So Isaac called Jacob and blessed him and charged him, and said to him, "You shall not take a wife from the daughters of Canaan. Arise, go to Paddan-aram, to the house of Bethuel your mother's father; and from there take to yourself a wife from the daughters of Laban your mother's brother. May God Almighty bless you and make you fruitful and multiply you, that you may become a company of peoples. May He also give you the blessing of Abraham, to you and to your descendants with you, that you may possess the land of your sojournings, which God gave to Abraham." Then Isaac sent Jacob away, and he went to Paddan-aram to Laban, son of Bethuel the Aramean, the brother of Rebekah, the mother of Jacob and Esau.
It appears that Rebekah’s continued manipulation of things through her words to Isaac about Jacob not marrying locally did in fact have their impact. Isaac calls Jacob over and once again blesses him. I find this most interesting. Even though Isaac knew that Jacob had tricked him into giving him the eldest son’s blessing, he is willing to bless him again. Perhaps this is just one good example of Jacob’s strengths. In this case, he acts like a loving father. No matter what his child has done, a loving father continues to want the best for his child. I want to be a parent like that. I want to model that behavior for my own children to follow in their role as parents of my grandchildren.
The blessing was part and parcel of a charge to a particular course of action. Isaac instructs Jacob to take a wife from his own people, not from the daughters of Canaan. He tells him to go to Paddan-aram to the house of Bethuel, his mother Rebekah’s father. And from within that house, Jacob was to find a wife from the family of his uncle Laban, his mother’s brother. The actual blessing was a complement to his original blessing. Isaac was asking God to bless Jacob and make him fruitful and his family many in numbers. He asked that God would allow Jacob to be the one through whom Abraham’s blessing and covenant from God would continue and that Jacob’s people would inherit the Promised Land that God had given to his grandfather.
And then just like Abraham had sent Ishmael and his mother Hagar away many years before, the text says, Isaac sent Jacob away. Notice there was no reply or comments recorded from the mouth of Jacob. The only thing to do was to obey while at the same time realizing that he was being able to leave his father peacefully for a reason other than the true one, that of fleeing from his brother Esau, who still had it in his mind to kill him.

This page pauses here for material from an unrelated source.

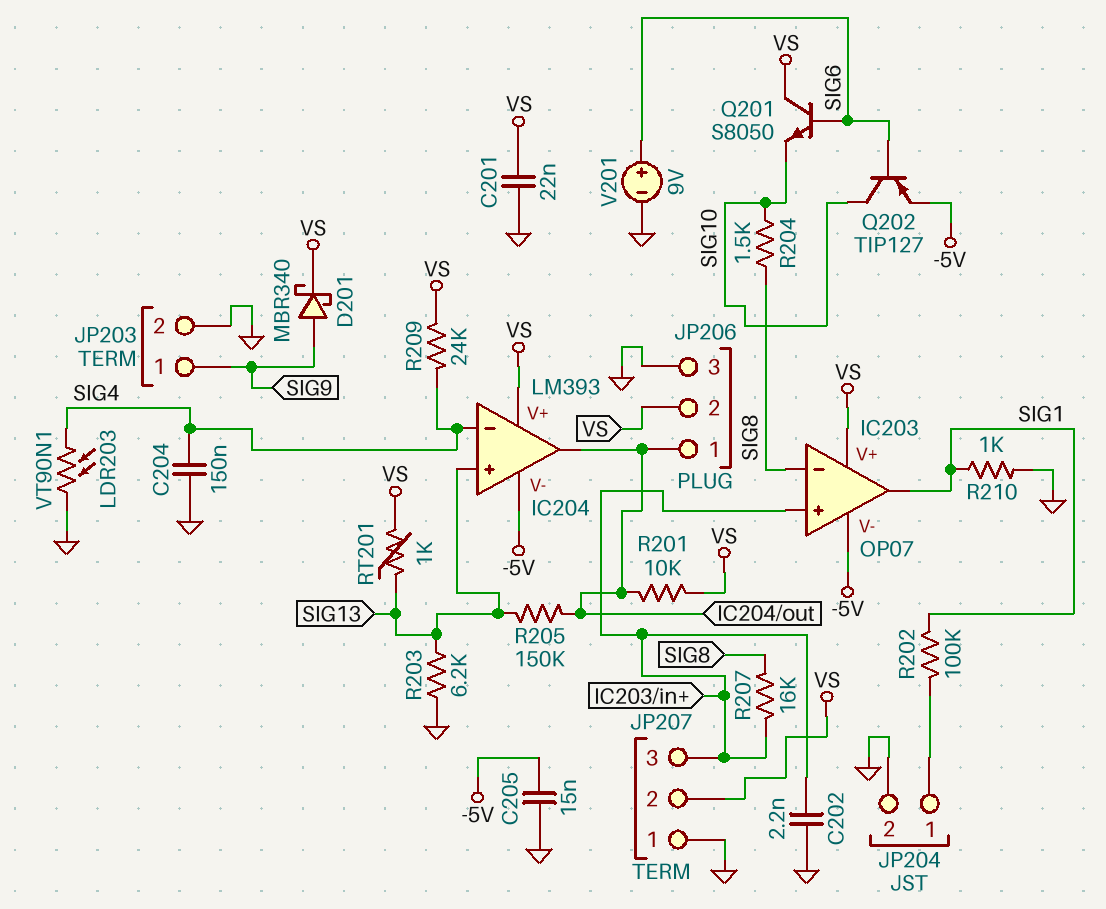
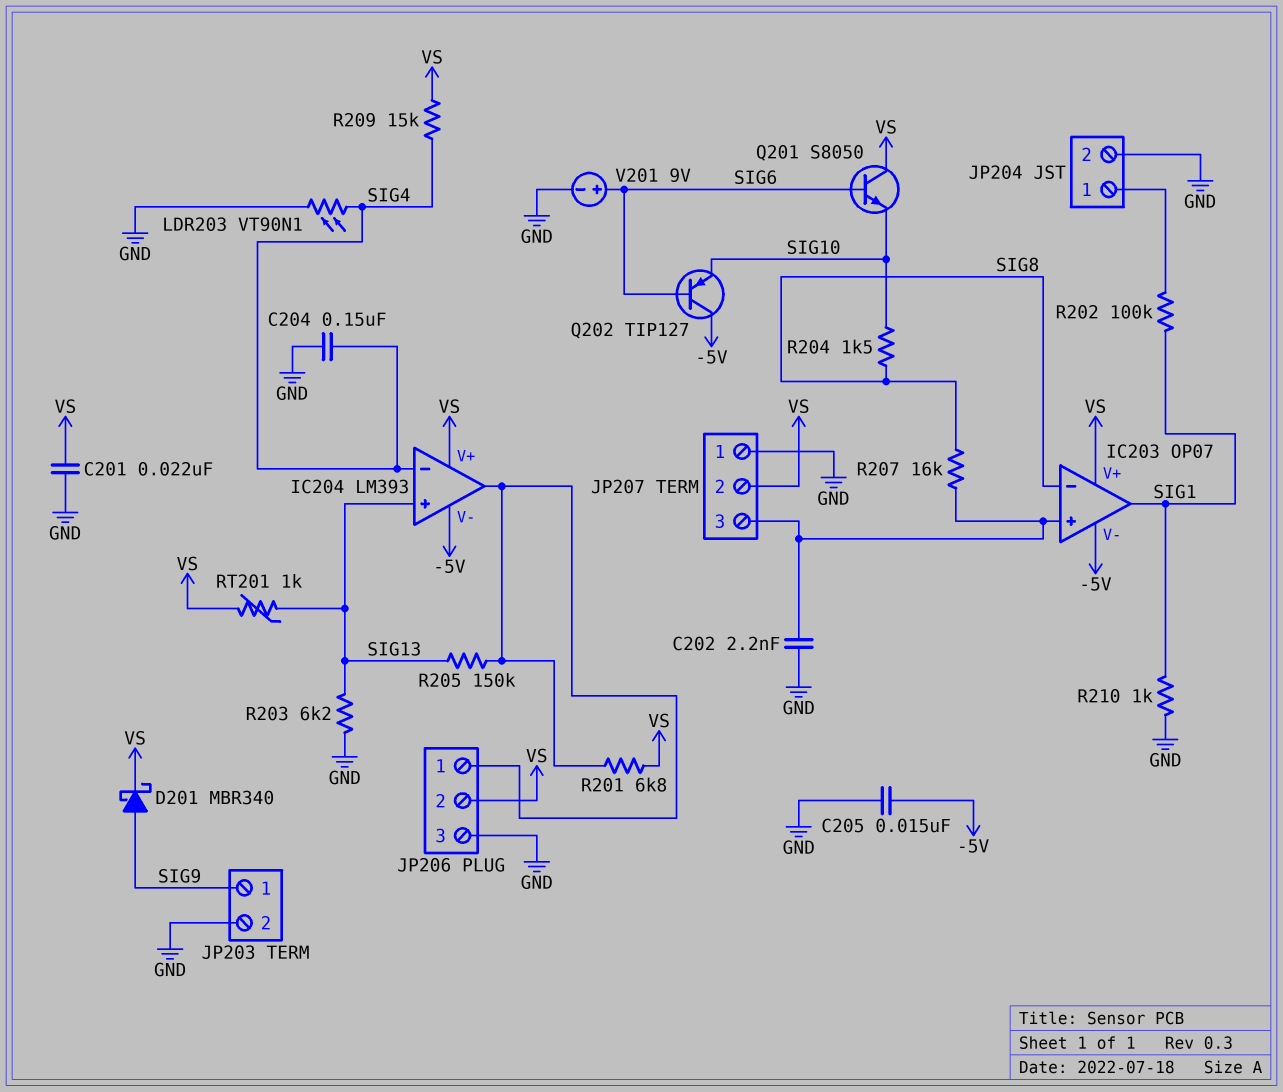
Q202: PNP TIP127 (B SIG6, C SIG10, E -5V) -> PNP TIP127 (B SIG6, C -5V, E SIG10)
R201: 10k (IC204/out, VS) -> 6.8k (IC204/out, VS)
R209: 24k (SIG4, VS) -> 15k (SIG4, VS)

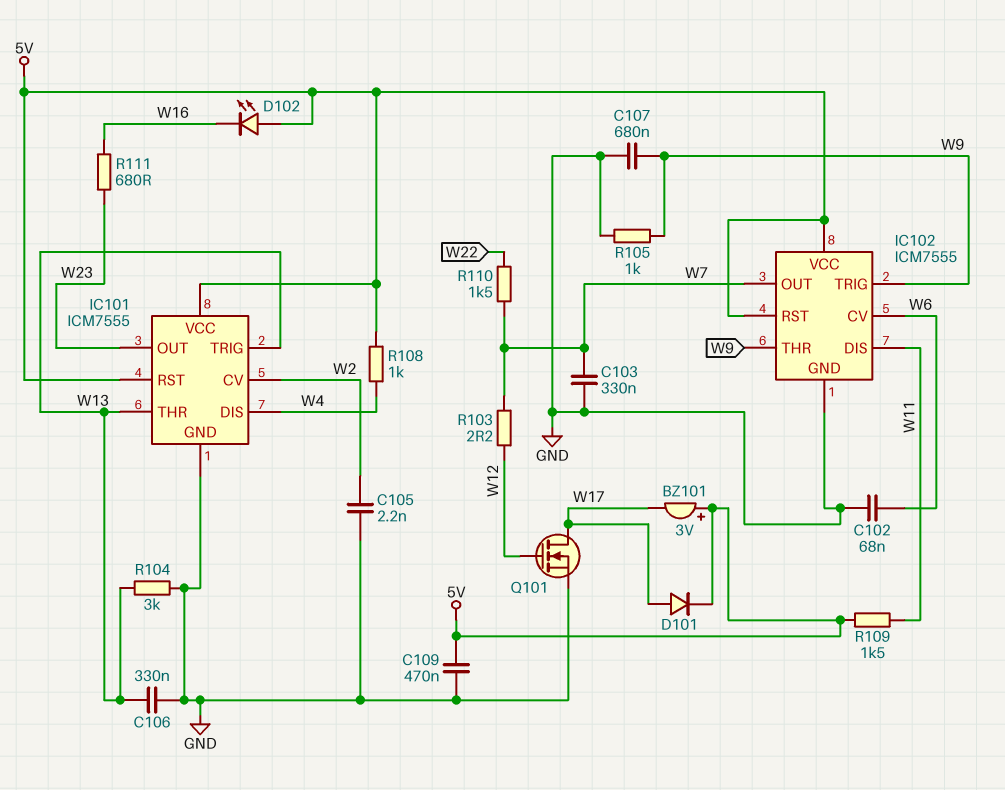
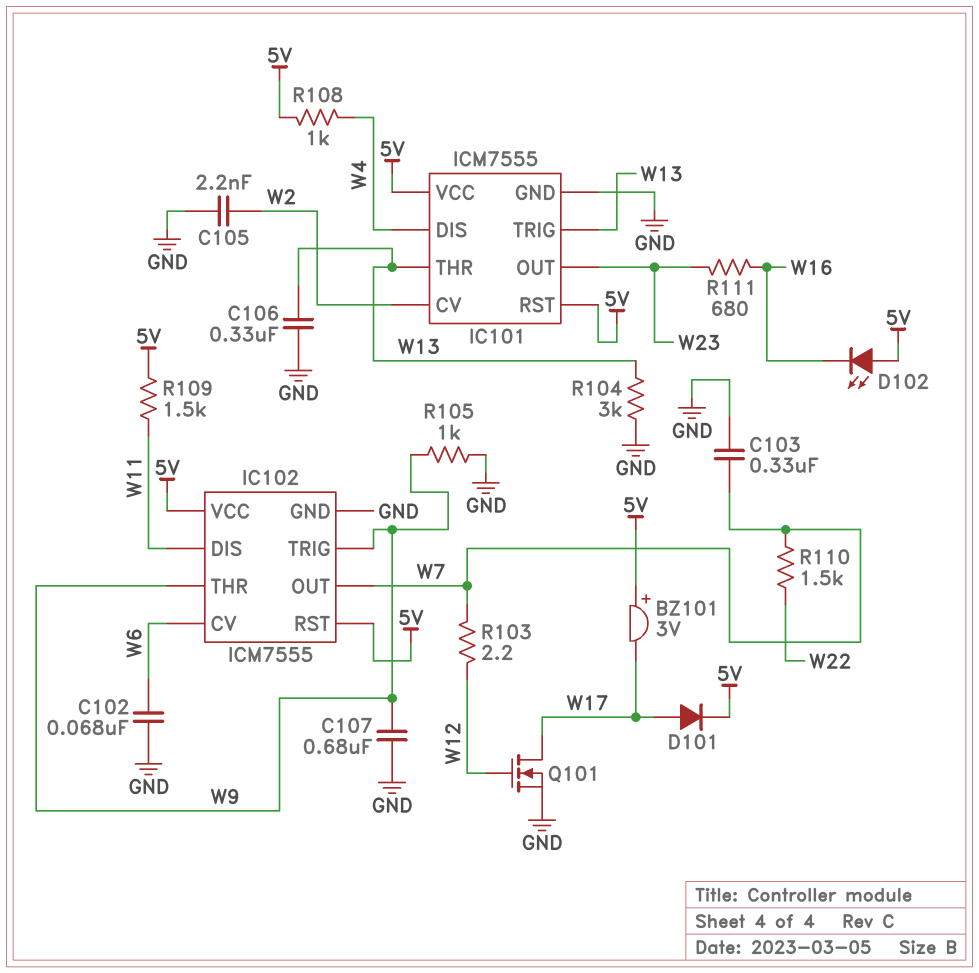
C109: 470nF (5V, GND) -> none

So Isaac goes to Paddan-aram and to his uncle Laban. You will remember how Laban had figured into the earlier chapters of this story. When Abraham, Isaac’s father, had sent his servant to the land from which he had come to find a wife for his son, the servant was settling on Rebekah who treated him kindly at the well. Rebekah took the servant home and Laban her brother came running out to meet him. Seeing the gifts of gold and other things the servant carried for the occasion, he bid him to stay in their home. To his credit, he was indeed a gracious host although some may question the reason for such hospitality. Best to give him, to this point in the story anyway, the benefit of the doubt. Laban then went on to play a key role in the terms of the agreement to send Rebekah back to Abraham and Isaac. And Laban was active in the negotiations to send Rebekah back. Now Laban returns to our saga and takes on perhaps an even more critical part in the storyline.